◆ **EXERCISE**
Using the records below, find every line that includes "điện" and copy it.

--- EXTRACTED RECORDS ---

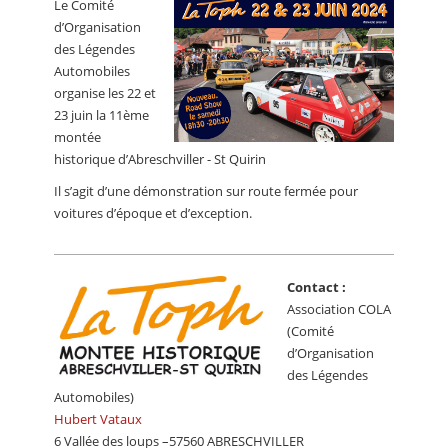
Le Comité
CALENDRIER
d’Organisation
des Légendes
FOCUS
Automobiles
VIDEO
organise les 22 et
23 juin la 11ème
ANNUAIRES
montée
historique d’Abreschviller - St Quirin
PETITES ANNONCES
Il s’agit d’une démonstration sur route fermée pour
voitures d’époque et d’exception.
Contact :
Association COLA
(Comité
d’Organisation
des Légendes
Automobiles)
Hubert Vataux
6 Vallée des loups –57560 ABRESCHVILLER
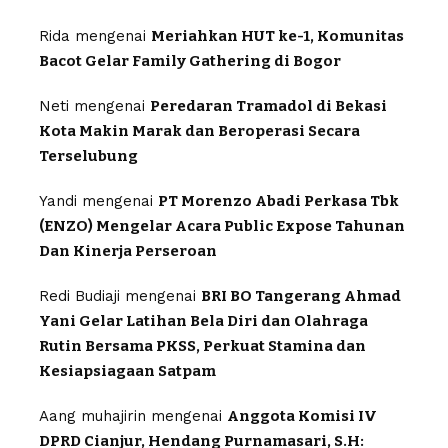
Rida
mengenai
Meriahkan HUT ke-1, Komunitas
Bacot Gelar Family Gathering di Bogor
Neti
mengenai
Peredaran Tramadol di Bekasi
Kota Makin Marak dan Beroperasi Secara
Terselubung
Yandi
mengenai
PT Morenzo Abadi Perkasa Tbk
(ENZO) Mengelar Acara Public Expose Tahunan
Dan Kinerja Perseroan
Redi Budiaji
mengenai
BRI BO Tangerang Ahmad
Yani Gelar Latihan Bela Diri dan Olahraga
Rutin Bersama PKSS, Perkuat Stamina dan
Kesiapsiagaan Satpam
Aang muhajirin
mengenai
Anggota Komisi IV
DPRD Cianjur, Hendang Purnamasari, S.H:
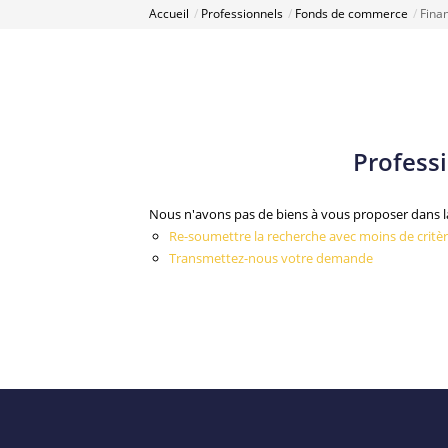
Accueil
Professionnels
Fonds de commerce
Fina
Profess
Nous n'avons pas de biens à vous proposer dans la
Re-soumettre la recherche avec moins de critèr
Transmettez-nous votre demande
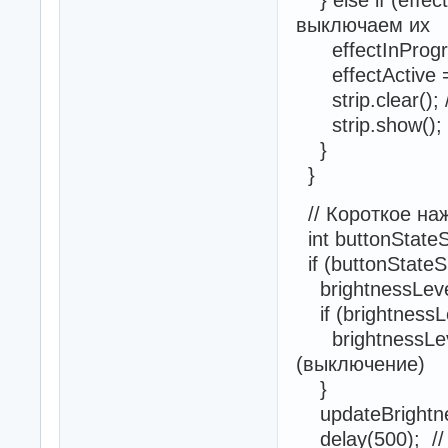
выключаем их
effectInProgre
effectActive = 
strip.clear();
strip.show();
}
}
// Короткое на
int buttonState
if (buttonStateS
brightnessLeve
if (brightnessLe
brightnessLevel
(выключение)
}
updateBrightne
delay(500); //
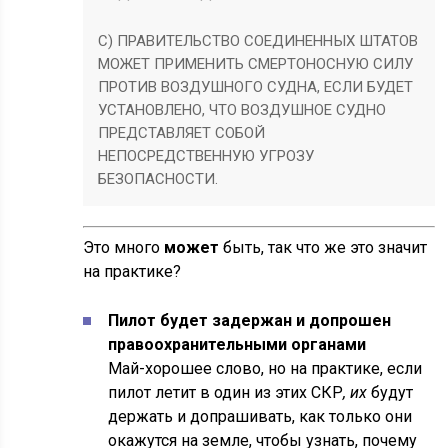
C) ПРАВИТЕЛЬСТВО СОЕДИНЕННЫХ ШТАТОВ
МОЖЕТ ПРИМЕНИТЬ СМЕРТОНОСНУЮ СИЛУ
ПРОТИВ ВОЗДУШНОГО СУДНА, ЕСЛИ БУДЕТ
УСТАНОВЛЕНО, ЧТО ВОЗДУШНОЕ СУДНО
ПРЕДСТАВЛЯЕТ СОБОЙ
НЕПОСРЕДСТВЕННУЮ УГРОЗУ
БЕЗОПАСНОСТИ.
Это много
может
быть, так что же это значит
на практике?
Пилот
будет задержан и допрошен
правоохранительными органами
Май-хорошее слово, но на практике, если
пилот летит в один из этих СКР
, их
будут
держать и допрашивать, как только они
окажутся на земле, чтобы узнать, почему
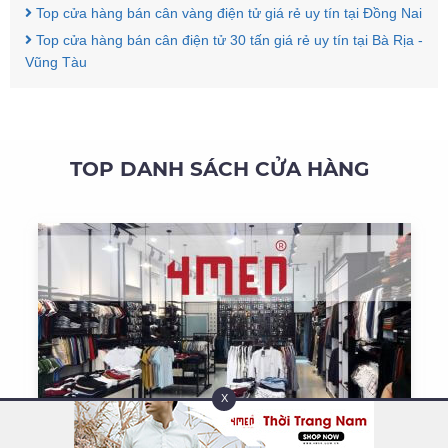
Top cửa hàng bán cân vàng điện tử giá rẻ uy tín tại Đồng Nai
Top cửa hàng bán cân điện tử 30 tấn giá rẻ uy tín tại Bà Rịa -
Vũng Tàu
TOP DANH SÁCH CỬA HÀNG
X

---

◆ **EXERCISE RESULT**
Top cửa hàng bán cân vàng điện tử giá rẻ uy tín tại Đồng Nai
Top cửa hàng bán cân điện tử 30 tấn giá rẻ uy tín tại Bà Rịa -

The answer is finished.